Traumatic wound dehiscence after corneal keratoplasty

Patrick Frensel Tzelikis et al. Arq Bras Oftalmol. 2015 Sep-Oct.
Free article

Abstract

Purpose: To assess patient characteristics, risk factors, outcomes, and the treatment of wound dehiscence (WD) in patients after corneal keratoplasty.

Methods: Retrospective chart review of 11 eyes of 11 patients with corneal grafts who underwent repair of WD from January 1, 2004 to December 31, 2012 at Hospital Oftalmologico de Brasilia.
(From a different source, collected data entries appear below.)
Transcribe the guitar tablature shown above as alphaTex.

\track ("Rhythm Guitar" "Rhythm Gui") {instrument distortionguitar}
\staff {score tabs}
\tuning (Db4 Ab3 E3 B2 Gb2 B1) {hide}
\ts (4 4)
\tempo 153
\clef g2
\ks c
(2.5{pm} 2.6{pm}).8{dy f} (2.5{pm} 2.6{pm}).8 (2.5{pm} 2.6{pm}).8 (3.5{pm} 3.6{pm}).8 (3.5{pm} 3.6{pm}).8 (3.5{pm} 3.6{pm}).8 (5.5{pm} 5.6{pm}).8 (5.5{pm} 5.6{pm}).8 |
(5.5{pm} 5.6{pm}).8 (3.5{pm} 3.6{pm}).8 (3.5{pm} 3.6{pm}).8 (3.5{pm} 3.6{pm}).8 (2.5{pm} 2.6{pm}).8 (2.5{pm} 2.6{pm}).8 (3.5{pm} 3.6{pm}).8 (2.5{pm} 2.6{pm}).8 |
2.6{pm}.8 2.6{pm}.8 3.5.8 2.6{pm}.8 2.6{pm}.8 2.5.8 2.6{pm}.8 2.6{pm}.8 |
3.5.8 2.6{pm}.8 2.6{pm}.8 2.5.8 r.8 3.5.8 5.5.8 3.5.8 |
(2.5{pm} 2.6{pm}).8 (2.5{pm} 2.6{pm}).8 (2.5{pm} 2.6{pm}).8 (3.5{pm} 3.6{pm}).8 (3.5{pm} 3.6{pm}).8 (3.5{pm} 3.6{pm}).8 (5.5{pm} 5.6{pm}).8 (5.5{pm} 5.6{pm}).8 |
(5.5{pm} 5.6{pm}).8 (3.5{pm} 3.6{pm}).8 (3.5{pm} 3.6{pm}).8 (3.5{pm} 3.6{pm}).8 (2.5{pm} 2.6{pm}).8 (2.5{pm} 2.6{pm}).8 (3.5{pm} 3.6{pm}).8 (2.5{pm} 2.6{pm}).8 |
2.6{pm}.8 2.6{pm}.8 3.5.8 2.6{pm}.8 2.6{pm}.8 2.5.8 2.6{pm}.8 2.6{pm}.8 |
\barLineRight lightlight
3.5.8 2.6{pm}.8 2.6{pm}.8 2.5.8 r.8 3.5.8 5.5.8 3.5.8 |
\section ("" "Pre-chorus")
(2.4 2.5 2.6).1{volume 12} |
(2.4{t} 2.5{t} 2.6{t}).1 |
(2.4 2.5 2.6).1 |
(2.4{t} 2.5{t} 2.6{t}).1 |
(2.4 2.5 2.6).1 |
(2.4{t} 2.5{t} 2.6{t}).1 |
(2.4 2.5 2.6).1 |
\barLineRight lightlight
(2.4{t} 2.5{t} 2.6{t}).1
Results: Eight (72.7%) patients were men and three were women. Six (54.5%) patients had deep anterior lamellar keratoplasty (DALK) and 5 had penetrating keratoplasty. The mean age at trauma was 31.1 years. The mean time from corneal keratoplasty to WD was 12.82 months (range, 3-33 months). The mean best-corrected visual acuity of patients before trauma was 20/60 (0.48 logMAR) and after final treatment was 20/160 (0.90 logMAR) (P=0.15). In one case, visual acuity decreased to no light perception because of retinal detachment and phthisis bulbi. Accidental blunt trauma and fall were the most common causes of WD.

Conclusion: Patients who undergo corneal keratoplasty have a life-long risk of WD. The full-thickness rupture at the graft-host junction in our study suggests that the junction remains vulnerable, even following DALK, and can rupture with trauma. In our series, depending upon the severity of the trauma, postkeratoplastic WD can be associated with a good visual prognosis.